Go to the line containing "những đền đài nó." in the records below and print it and every following line exactly, on through the line containing "cùng nhau, Ðức Giê-hô-va phán vậy.", then stop.

============

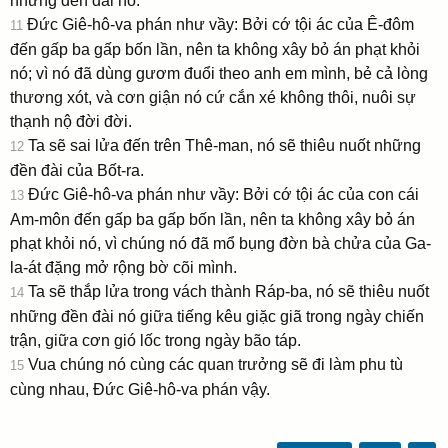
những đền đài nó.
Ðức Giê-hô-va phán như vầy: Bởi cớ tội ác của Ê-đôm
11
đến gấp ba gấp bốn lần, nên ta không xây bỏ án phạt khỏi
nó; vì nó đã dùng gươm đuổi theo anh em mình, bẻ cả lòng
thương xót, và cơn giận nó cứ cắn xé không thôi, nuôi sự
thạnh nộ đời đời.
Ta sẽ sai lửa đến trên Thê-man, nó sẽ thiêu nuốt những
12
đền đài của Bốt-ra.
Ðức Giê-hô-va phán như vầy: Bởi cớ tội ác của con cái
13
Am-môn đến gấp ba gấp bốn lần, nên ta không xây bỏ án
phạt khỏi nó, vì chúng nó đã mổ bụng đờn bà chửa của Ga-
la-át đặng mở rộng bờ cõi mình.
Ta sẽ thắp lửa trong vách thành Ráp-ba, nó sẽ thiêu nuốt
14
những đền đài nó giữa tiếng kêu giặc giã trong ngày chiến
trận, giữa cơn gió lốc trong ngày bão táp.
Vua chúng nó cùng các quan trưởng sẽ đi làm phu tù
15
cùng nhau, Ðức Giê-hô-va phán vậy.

============

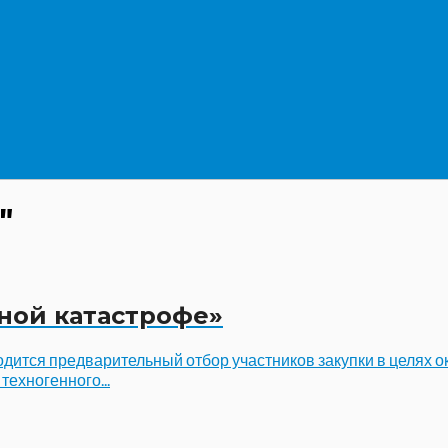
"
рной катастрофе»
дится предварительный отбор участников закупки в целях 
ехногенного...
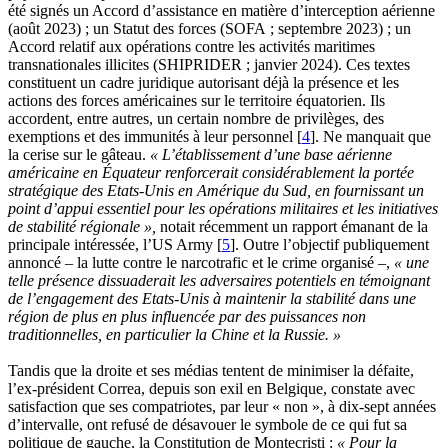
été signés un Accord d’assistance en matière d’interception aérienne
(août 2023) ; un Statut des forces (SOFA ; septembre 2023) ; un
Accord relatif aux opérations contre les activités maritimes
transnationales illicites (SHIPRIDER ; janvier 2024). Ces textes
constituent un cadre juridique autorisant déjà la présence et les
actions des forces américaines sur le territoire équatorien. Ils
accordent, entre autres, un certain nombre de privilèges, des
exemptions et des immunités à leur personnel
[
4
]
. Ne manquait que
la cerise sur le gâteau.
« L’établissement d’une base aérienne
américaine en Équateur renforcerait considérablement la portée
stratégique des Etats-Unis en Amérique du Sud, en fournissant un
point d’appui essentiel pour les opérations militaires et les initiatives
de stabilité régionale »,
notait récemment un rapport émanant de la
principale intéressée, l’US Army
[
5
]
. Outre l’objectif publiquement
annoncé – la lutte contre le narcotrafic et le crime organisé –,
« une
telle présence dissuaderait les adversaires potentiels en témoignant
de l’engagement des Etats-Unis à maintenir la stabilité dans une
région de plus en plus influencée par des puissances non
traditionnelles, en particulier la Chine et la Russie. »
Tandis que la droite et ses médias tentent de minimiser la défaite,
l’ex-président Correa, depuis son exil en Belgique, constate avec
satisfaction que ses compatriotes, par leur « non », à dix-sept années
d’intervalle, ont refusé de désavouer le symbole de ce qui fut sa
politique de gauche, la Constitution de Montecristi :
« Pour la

============

#### [Written solution]
những đền đài nó.
Ðức Giê-hô-va phán như vầy: Bởi cớ tội ác của Ê-đôm
11
đến gấp ba gấp bốn lần, nên ta không xây bỏ án phạt khỏi
nó; vì nó đã dùng gươm đuổi theo anh em mình, bẻ cả lòng
thương xót, và cơn giận nó cứ cắn xé không thôi, nuôi sự
thạnh nộ đời đời.
Ta sẽ sai lửa đến trên Thê-man, nó sẽ thiêu nuốt những
12
đền đài của Bốt-ra.
Ðức Giê-hô-va phán như vầy: Bởi cớ tội ác của con cái
13
Am-môn đến gấp ba gấp bốn lần, nên ta không xây bỏ án
phạt khỏi nó, vì chúng nó đã mổ bụng đờn bà chửa của Ga-
la-át đặng mở rộng bờ cõi mình.
Ta sẽ thắp lửa trong vách thành Ráp-ba, nó sẽ thiêu nuốt
14
những đền đài nó giữa tiếng kêu giặc giã trong ngày chiến
trận, giữa cơn gió lốc trong ngày bão táp.
Vua chúng nó cùng các quan trưởng sẽ đi làm phu tù
15
cùng nhau, Ðức Giê-hô-va phán vậy.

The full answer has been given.